#### Directions:
Count the lines in the records that contain the string "pills", treating uppercase and lowercase as different, and give only the number.

=== Source material ===

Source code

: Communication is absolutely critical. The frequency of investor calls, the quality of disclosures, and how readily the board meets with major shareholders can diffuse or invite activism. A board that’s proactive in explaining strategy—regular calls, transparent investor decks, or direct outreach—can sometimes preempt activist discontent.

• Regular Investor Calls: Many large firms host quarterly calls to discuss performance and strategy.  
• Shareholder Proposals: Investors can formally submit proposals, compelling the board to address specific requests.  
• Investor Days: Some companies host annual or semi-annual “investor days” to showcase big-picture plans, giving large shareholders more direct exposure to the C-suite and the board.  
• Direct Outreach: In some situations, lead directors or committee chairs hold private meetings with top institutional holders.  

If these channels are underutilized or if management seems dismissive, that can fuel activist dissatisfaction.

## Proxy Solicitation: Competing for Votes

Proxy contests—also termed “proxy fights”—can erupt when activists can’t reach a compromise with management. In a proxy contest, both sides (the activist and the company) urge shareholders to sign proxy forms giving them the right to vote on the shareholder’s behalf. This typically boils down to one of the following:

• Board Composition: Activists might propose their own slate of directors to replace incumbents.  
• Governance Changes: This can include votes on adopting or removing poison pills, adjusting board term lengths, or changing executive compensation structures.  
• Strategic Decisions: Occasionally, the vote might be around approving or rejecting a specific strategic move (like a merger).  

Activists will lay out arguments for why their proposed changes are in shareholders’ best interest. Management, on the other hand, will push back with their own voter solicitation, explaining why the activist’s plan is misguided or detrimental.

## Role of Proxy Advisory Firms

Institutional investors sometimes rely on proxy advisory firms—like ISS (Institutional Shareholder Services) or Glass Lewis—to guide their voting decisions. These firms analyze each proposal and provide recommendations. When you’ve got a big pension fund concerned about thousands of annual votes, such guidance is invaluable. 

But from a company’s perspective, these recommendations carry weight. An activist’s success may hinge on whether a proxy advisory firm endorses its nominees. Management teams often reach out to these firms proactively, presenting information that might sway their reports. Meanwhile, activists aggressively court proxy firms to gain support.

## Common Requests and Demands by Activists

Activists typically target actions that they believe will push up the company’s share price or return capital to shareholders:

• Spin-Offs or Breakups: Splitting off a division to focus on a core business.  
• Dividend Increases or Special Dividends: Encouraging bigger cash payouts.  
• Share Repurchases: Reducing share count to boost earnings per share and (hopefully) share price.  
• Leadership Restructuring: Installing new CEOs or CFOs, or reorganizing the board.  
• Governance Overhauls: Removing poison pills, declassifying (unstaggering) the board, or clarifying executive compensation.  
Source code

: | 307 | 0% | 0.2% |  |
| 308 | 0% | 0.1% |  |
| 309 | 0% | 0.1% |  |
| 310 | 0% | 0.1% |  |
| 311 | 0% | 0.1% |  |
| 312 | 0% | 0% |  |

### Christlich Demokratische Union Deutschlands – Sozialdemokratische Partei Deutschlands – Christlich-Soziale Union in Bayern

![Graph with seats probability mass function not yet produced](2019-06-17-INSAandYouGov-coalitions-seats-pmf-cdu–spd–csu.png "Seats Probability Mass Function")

===

#### Response below:
2